Copy exactly the stretch of data below from the line with "X016100Y017535D03*" through the line with "X010350Y031035D03*", including both of those lines.
....
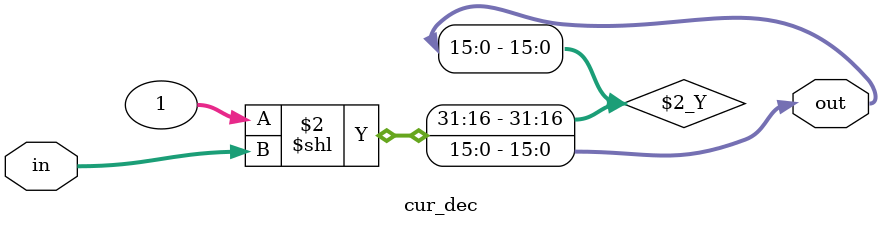
<source format=v>
/**************************************
* Module: cur_dec
* Date:2017-08-22  
* Author: saul     
*
* Description: 4-bit decoder for current DAC
***************************************/

module cur_dec(in,out);

input [3:0]in;
output [15:0]out;

reg [15:0]out;

always @(in)
begin	
		out = (1 << in);
end
endmodule


</source>
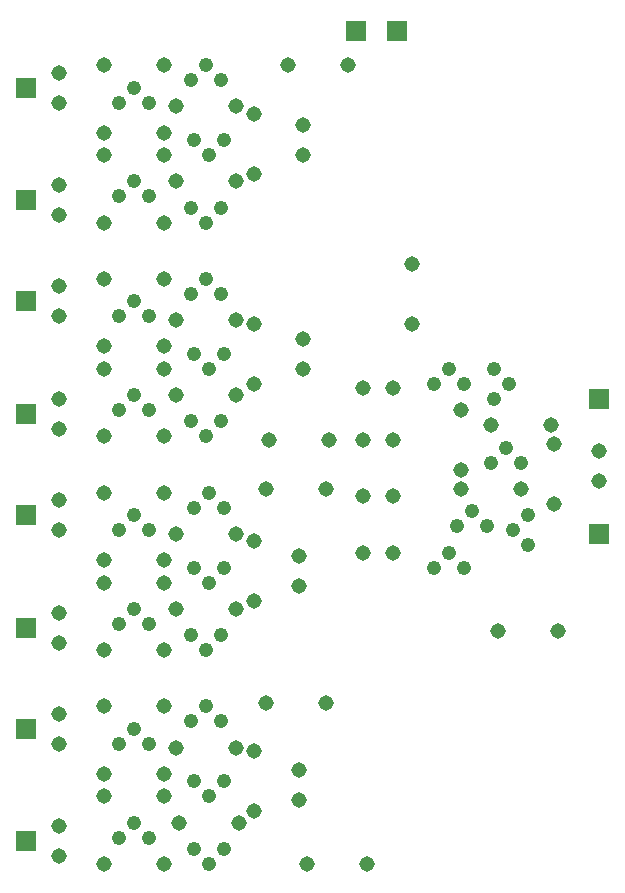
<source format=gtl>
G75*
G70*
%OFA0B0*%
%FSLAX24Y24*%
%IPPOS*%
%LPD*%
%AMOC8*
5,1,8,0,0,1.08239X$1,22.5*
%
%ADD10C,0.0476*%
%ADD11C,0.0515*%
%ADD12R,0.0709X0.0709*%
D10*
X004725Y005285D03*
X005225Y005785D03*
X005725Y005285D03*
X007225Y004910D03*
X007725Y004410D03*
X008225Y004910D03*
X007725Y006660D03*
X007225Y007160D03*
X008225Y007160D03*
X008100Y009160D03*
X007600Y009660D03*
X007100Y009160D03*
X005725Y008410D03*
X005225Y008910D03*
X004725Y008410D03*
X007100Y012035D03*
X007600Y011535D03*
X008100Y012035D03*
X007725Y013785D03*
X007225Y014285D03*
X008225Y014285D03*
X008225Y016285D03*
X007725Y016785D03*
X007225Y016285D03*
X005725Y015535D03*
X005225Y016035D03*
X004725Y015535D03*
X005225Y012910D03*
X004725Y012410D03*
X005725Y012410D03*
X007600Y018660D03*
X007100Y019160D03*
X007725Y020910D03*
X007225Y021410D03*
X008225Y021410D03*
X008100Y023410D03*
X007600Y023910D03*
X007100Y023410D03*
X005725Y022660D03*
X005225Y023160D03*
X004725Y022660D03*
X005225Y020035D03*
X004725Y019535D03*
X005725Y019535D03*
X008100Y019160D03*
X007600Y025785D03*
X007100Y026285D03*
X008100Y026285D03*
X007725Y028035D03*
X007225Y028535D03*
X008225Y028535D03*
X008100Y030535D03*
X007600Y031035D03*
X007100Y030535D03*
X005725Y029785D03*
X005225Y030285D03*
X004725Y029785D03*
X005225Y027160D03*
X004725Y026660D03*
X005725Y026660D03*
X015225Y020410D03*
X015725Y020910D03*
X016225Y020410D03*
X017225Y019910D03*
X017225Y020910D03*
X017725Y020410D03*
X017600Y018285D03*
X017100Y017785D03*
X018100Y017785D03*
X018350Y016035D03*
X017850Y015535D03*
X018350Y015035D03*
X016975Y015660D03*
X016475Y016160D03*
X015975Y015660D03*
X015725Y014785D03*
X015225Y014285D03*
X016225Y014285D03*
D11*
X002725Y004660D03*
X002725Y005660D03*
X004225Y006660D03*
X004225Y007410D03*
X002725Y008410D03*
X002725Y009410D03*
X004225Y009660D03*
X004225Y011535D03*
X004225Y013785D03*
X004225Y014535D03*
X004225Y016785D03*
X004225Y018660D03*
X004225Y020910D03*
X004225Y021660D03*
X004225Y023910D03*
X004225Y025785D03*
X002725Y026035D03*
X002725Y027035D03*
X004225Y028035D03*
X004225Y028785D03*
X004225Y031035D03*
X002725Y030785D03*
X002725Y029785D03*
X006225Y028785D03*
X006225Y028035D03*
X006600Y027160D03*
X006225Y025785D03*
X006225Y023910D03*
X006600Y022535D03*
X006225Y021660D03*
X006225Y020910D03*
X006600Y020035D03*
X006225Y018660D03*
X006225Y016785D03*
X006600Y015410D03*
X006225Y014535D03*
X006225Y013785D03*
X006600Y012910D03*
X006225Y011535D03*
X006225Y009660D03*
X006600Y008285D03*
X006225Y007410D03*
X006225Y006660D03*
X006725Y005785D03*
X006225Y004410D03*
X004225Y004410D03*
X008725Y005785D03*
X009225Y006160D03*
X009225Y008160D03*
X008600Y008285D03*
X009600Y009785D03*
X010725Y007535D03*
X010725Y006535D03*
X010975Y004410D03*
X012975Y004410D03*
X011600Y009785D03*
X010725Y013660D03*
X010725Y014660D03*
X011600Y016910D03*
X012850Y016660D03*
X013850Y016660D03*
X013850Y018535D03*
X012850Y018535D03*
X011725Y018535D03*
X012850Y020285D03*
X013850Y020285D03*
X014475Y022410D03*
X014475Y024410D03*
X016100Y019535D03*
X017100Y019035D03*
X016100Y017535D03*
X016100Y016910D03*
X018100Y016910D03*
X019225Y016410D03*
X019225Y018410D03*
X019100Y019035D03*
X020725Y018160D03*
X020725Y017160D03*
X019350Y012160D03*
X017350Y012160D03*
X013850Y014785D03*
X012850Y014785D03*
X009725Y018535D03*
X009600Y016910D03*
X008600Y015410D03*
X009225Y015160D03*
X009225Y013160D03*
X008600Y012910D03*
X008600Y020035D03*
X009225Y020410D03*
X009225Y022410D03*
X008600Y022535D03*
X010850Y021910D03*
X010850Y020910D03*
X008600Y027160D03*
X009225Y027410D03*
X009225Y029410D03*
X008600Y029660D03*
X010350Y031035D03*
X010850Y029035D03*
X010850Y028035D03*
X012350Y031035D03*
X006600Y029660D03*
X006225Y031035D03*
X002725Y023660D03*
X002725Y022660D03*
X002725Y019910D03*
X002725Y018910D03*
X002725Y016535D03*
X002725Y015535D03*
X002725Y012785D03*
X002725Y011785D03*
D12*
X001600Y012285D03*
X001600Y008910D03*
X001600Y005160D03*
X001600Y016035D03*
X001600Y019410D03*
X001600Y023160D03*
X001600Y026535D03*
X001600Y030285D03*
X012600Y032160D03*
X013975Y032160D03*
X020725Y019910D03*
X020725Y015410D03*
M02*

</source>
....
• [Task solution]:
X016100Y017535D03*
X016100Y016910D03*
X018100Y016910D03*
X019225Y016410D03*
X019225Y018410D03*
X019100Y019035D03*
X020725Y018160D03*
X020725Y017160D03*
X019350Y012160D03*
X017350Y012160D03*
X013850Y014785D03*
X012850Y014785D03*
X009725Y018535D03*
X009600Y016910D03*
X008600Y015410D03*
X009225Y015160D03*
X009225Y013160D03*
X008600Y012910D03*
X008600Y020035D03*
X009225Y020410D03*
X009225Y022410D03*
X008600Y022535D03*
X010850Y021910D03*
X010850Y020910D03*
X008600Y027160D03*
X009225Y027410D03*
X009225Y029410D03*
X008600Y029660D03*
X010350Y031035D03*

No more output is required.